The methodology involved training models systematically across different scales and measuring performance carefully. The researchers used transformer architectures similar to GPT-2, varying the number of layers, the width of layers, and the size of the training dataset. By controlling for different factors and measuring test loss across all configurations, they could isolate how each factor contributed to performance improvements. This systematic approach enabled them to discover the power-law relationships that governed scaling.
The researchers also investigated how these scaling laws applied to downstream tasks, not just language modeling loss. They found that improvements in language modeling loss translated predictably to improvements on downstream tasks like question answering, reading comprehension, and other NLP benchmarks. This finding suggested that the scaling laws captured fundamental properties of how language models learn, not just properties of the language modeling objective itself. The predictable relationship between pretraining loss and downstream task performance made the scaling laws broadly applicable.
The solution provided concrete mathematical tools for planning and predicting model development. Researchers could now calculate approximately how many parameters and how much training data would be needed to reach a target loss, or predict how much better a model would perform if given additional resources. These predictions enabled more efficient resource allocation and reduced uncertainty in model development planning. The scaling laws transformed model development from relying on intuition and guesswork to using principled mathematical predictions.
Applications and Impact
The scaling laws had immediate practical impact on how researchers and organizations approached large language model development. The ability to predict performance from scale alone enabled more efficient planning and resource allocation. Research teams could calculate optimal configurations before training began, reducing wasted computational resources and enabling more strategic decision-making about model development. This predictive capability was particularly valuable given the enormous costs of training large models.
The scaling laws directly influenced the development of GPT-3, which was trained concurrently with the scaling laws research. Understanding how performance would scale with model size and training data enabled OpenAI to make informed decisions about GPT-3's scale. The laws suggested that scaling to 175 billion parameters would provide substantial improvements over GPT-2, and these predictions were validated by GPT-3's performance. The scaling laws research helped justify the massive investment required for GPT-3 and provided confidence that the model would achieve its target capabilities.
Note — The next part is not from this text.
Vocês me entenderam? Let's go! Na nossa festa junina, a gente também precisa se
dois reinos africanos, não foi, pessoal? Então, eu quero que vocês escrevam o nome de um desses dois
Beyond GPT-3, the scaling laws became a fundamental tool for planning model development across the field. Researchers at other organizations used the laws to estimate resource requirements for their own models, plan training configurations, and make strategic decisions about where to invest computational resources. The laws enabled more efficient resource allocation by helping teams identify configurations that would achieve target performance levels without unnecessary overspending on model size or training data.
The scaling laws also influenced how researchers thought about the future of language model development. The power-law relationships suggested that performance would continue to improve smoothly with increased scale, at least within the ranges investigated. This finding supported the scaling hypothesis that increasing model size, training data, and compute would continue to unlock new capabilities. The laws provided mathematical justification for continued investment in larger models and larger training datasets, influencing research directions across the field.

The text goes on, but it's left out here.